**** Text for analysis
We are getting conflicting information or I am not understanding what I am reading.
Several posters claim you do not lose zinc to AC current AND several posters have shown that you do indeed lose zinc to AC leaks into the water.
Come on, why is there an argument then that claims only DC current loses zinc. Can't have it both ways.
 
We are getting conflicting information or I am not understanding what I am reading.
Several posters claim you do not lose zinc to AC current AND several posters have shown that you do indeed lose zinc to AC leaks into the water.
Come on, why is there an argument then that claims only DC current loses zinc. Can't have it both ways.
Because the ones claiming AC leakage current caused the problem are using correlation to justify causation.

The 1st, "Here is what I found on my boat while rewiring and adding the Lithium, and inverter/charger system and ELCI." Assuming that one electrical problem was the cause when extensive other work was done. Correlation not causation.

The 2nd, causing a problem 6 boats away? Where's the causation? What happened to the 6 boats in between? What happened to the boat 6 slips away after your stray AC current leakage was fixed? Documented change in the wasting of his anodes, immediately?

Yes, AC current can cause corrosion, but it takes a LOT of current over a very small surface area and it's generally only aluminum that is affected.

A properly bonded boat will be spreading that AC leakage current over all the bonded underwater metals.

I've never conducted experiments myself, but every reputable source of marine corrosion information will tell you that boat corrosion issues are due to DC current.

Everyone says that aliens don't exist, but I saw some funny looking lights in the sky the other day so that's proof that they must exist and are here visiting us.
 
I agree with Fleming.

In fact the marina was hot if you were a swimmer and it would have been deadly hot if it was a fresh water marina.

The marina only supplies AC current so they tested for AC, found an issue and had it corrected. They then told the complainer that the marina is no longer hot and any issues with zincs is on him.

Now, what is often not said. The complainer very likely had a situation in his previous marina were the boat next to him had a lot of running gear and a lot of zink. The complainer’s boat was probably receiving protection from that boat. Now he changes marinas and is no longer receiving the benefit he was getting. Odds are his old neighbor is now finding his zincs last longer and the complainer is now experiencing normal zinc life.
********
**** Dataset content
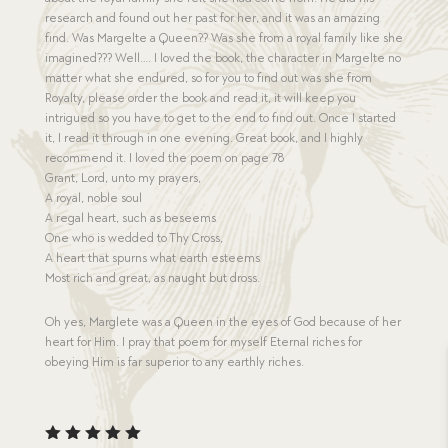
research and found out her past for her, and it was an amazing
find. Was Margelte a Queen?? Was she from a royal family like she
imagined??? Well…. I loved the book, the character in Margelte no
matter what she endured, so for you to find out was she from
Royalty, please order the book and read it, it will keep you
intrigued so you have to get to the end to find out. Once I started
it, I read it through in one evening. Great book, and I highly
recommend it. I loved the poem on page 78
Grant, Lord, unto my prayers,
A royal, noble soul
A regal heart, such as beseems
One who is wedded to Thy Cross,
A heart that spurns what earth esteems
Most rich and great, as naught but dross.
Oh yes, Marglete was a Queen in the eyes of God because of her
heart for Him. I pray that poem for myself Eternal riches for
obeying Him is far superior to any earthly riches.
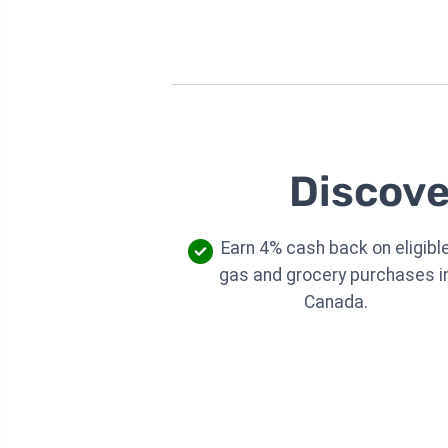
Discove
Earn 4% cash back on eligibl
gas and grocery purchases i
Canada.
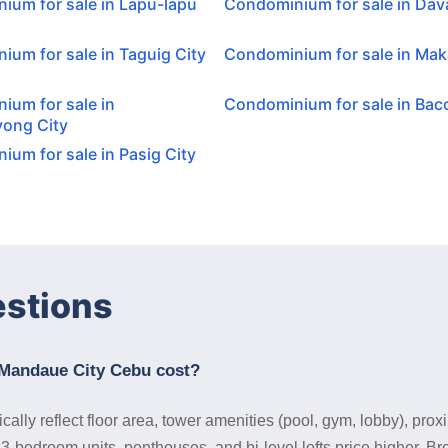
ium for sale in Lapu-lapu
Condominium for sale in Dav
um for sale in Taguig City
Condominium for sale in Maka
ium for sale in
Condominium for sale in Baco
ong City
um for sale in Pasig City
estions
Mandaue City Cebu cost?
ly reflect floor area, tower amenities (pool, gym, lobby), proxi
 3-bedroom units, penthouses, and bi-level lofts price higher. B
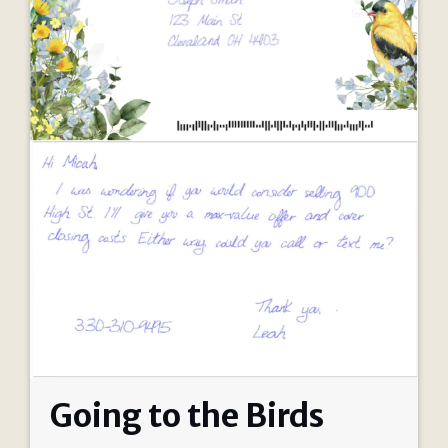
Going to the Birds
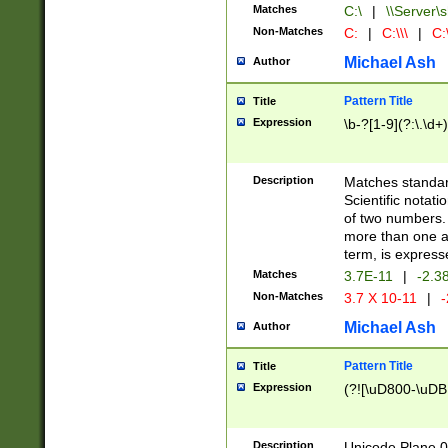
Matches
C:\
|
\\Server\s
Non-Matches
C:
|
C:\\\
|
C:\
Michael Ash
Author
Pattern Title
Title
Expression
\b-?[1-9](?:\.\d+
Description
Matches standard
Scientific notat
of two numbers. T
more than one an
term, is express
Matches
3.7E-11
|
-2.3
Non-Matches
3.7 X 10-11
|
-
Michael Ash
Author
Pattern Title
Title
Expression
(?![\uD800-\uDB
Description
Unicode Plane 0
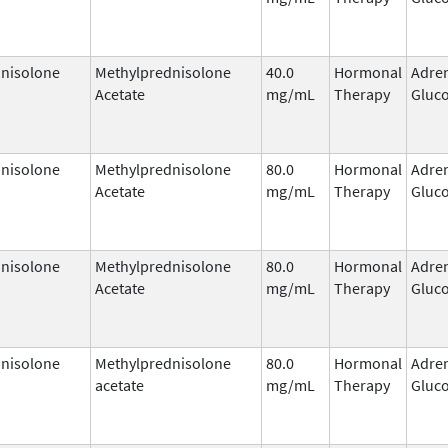
nisolone
Methylprednisolone
40.0
Hormonal
Adre
Acetate
mg/mL
Therapy
Gluco
nisolone
Methylprednisolone
80.0
Hormonal
Adre
Acetate
mg/mL
Therapy
Gluco
nisolone
Methylprednisolone
80.0
Hormonal
Adre
Acetate
mg/mL
Therapy
Gluco
nisolone
Methylprednisolone
80.0
Hormonal
Adre
acetate
mg/mL
Therapy
Gluco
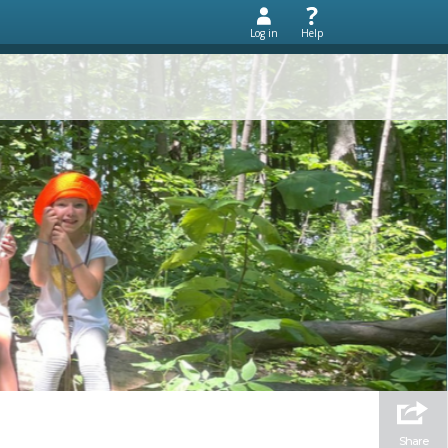
Log in
Help
Share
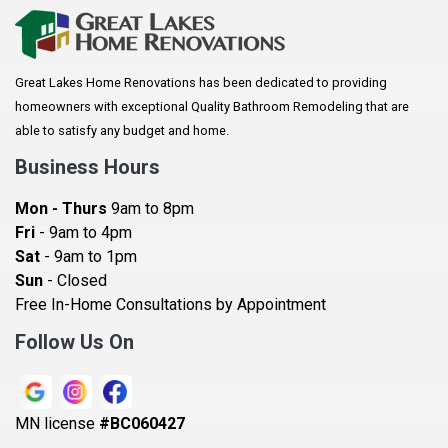
Arkansaw
Arlington
Great Lakes Home Renovations has been dedicated to providing
Augusta
homeowners with exceptional Quality Bathroom Remodeling that are
Baldwin
able to satisfy any budget and home.
Bay City
Business Hours
Bayport
Mon - Thurs
9am to 8pm
Becker
Fri
- 9am to 4pm
Sat
- 9am to 1pm
Beldenville
Sun
- Closed
Belle Plaine
Free In-Home Consultations by Appointment
Bethel
Follow Us On
Big Lake, MN
Blaine
MN license
#BC060427
Bloomington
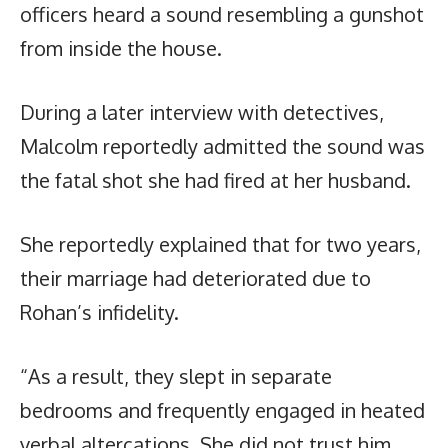
officers heard a sound resembling a gunshot
from inside the house.
During a later interview with detectives,
Malcolm reportedly admitted the sound was
the fatal shot she had fired at her husband.
She reportedly explained that for two years,
their marriage had deteriorated due to
Rohan’s infidelity.
“As a result, they slept in separate
bedrooms and frequently engaged in heated
verbal altercations. She did not trust him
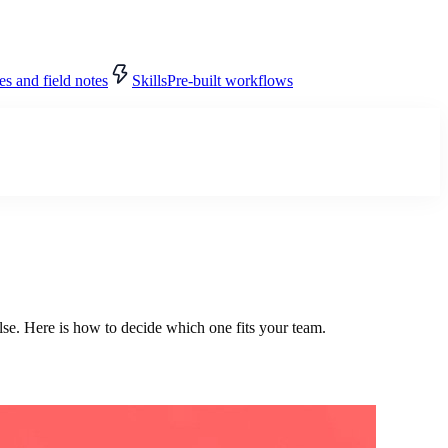
s and field notes
Skills
Pre-built workflows
se. Here is how to decide which one fits your team.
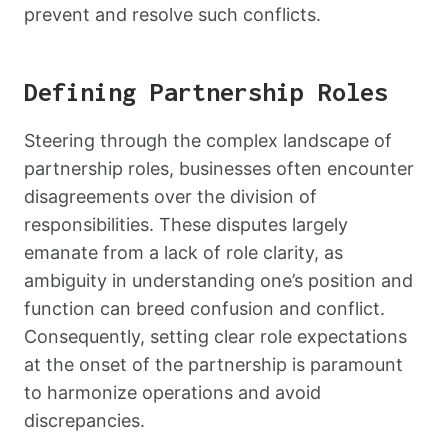
prevent and resolve such conflicts.
Defining Partnership Roles
Steering through the complex landscape of
partnership roles, businesses often encounter
disagreements over the division of
responsibilities. These disputes largely
emanate from a lack of role clarity, as
ambiguity in understanding one’s position and
function can breed confusion and conflict.
Consequently, setting clear role expectations
at the onset of the partnership is paramount
to harmonize operations and avoid
discrepancies.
********
[Complete the following]:
a) State how many lines of the records contain the word "read". Give only the number.
b) Proceed with the forum discussion about zinc anode loss and stray current on boats, continuing from its last sentence.
The text and the records are unrelated to one another.

[Your written answers]:
a) 2

b)
 
Install an isolation transformer and all this becomes moot anyway. Plus, you'll never have to worry about ELCI dock power being snooty about your inverter phase sync again.

I moor in a freshwater marina which has older (non-ELCI/non-GFI) AC power. That can be a very dangerous situation, particularly where old boats with old, jury-rigged wiring are involved. The marina requires bi-annual current leak testing of every vessel using a system just like Insequent describes above. Any vessel which fails the test is disconnected from AC and cannot reconnect until it passes the test. That's the only way the marina can keep their insurance.

Because I have an isolation transformer, this is a non-issue for me. There is no measurable current leakage on my boat, so the testing is a pro-forma exercise in my case. But last year a boat near me failed with more than a full amp of measured leakage. No bueno. Were my anodes dissolving away because of that? Absolutely not. But if anybody had jumped in the water around there, it would have been a very bad situation.
 
Why not stop leakage of AC into the water by not bonding AC ground to DC bonding system? Or isolate battery DC negative from the zinc bonding?
 
Install an isolation transformer and all this becomes moot anyway. Plus, you'll never have to worry about ELCI dock power being snooty about your inverter phase sync again.

I moor in a freshwater marina which has older (non-ELCI/non-GFI) AC power. That can be a very dangerous situation, particularly where old boats with old, jury-rigged wiring are involved. The marina requires bi-annual current leak testing of every vessel using a system just like Insequent describes above. Any vessel which fails the test is disconnected from AC and cannot reconnect until it passes the test. That's the only way the marina can keep their insurance.

Because I have an isolation transformer, this is a non-issue for me. There is no measurable current leakage on my boat, so the testing is a pro-forma exercise in my case. But last year a boat near me failed with more than a full amp of measured leakage. No bueno. Were my anodes dissolving away because of that? Absolutely not. But if anybody had jumped in the water around there, it would have been a very bad situation.
In practice you are correct. Technically, this is not correct. While an isolation transformer masks the issue and allows you to function in the new ELCI environment you still have something that is wrong.

In the case where a neutral and a ground are swapped you have AC flowing through the whole boat. Under the right circumstances something bad could occur.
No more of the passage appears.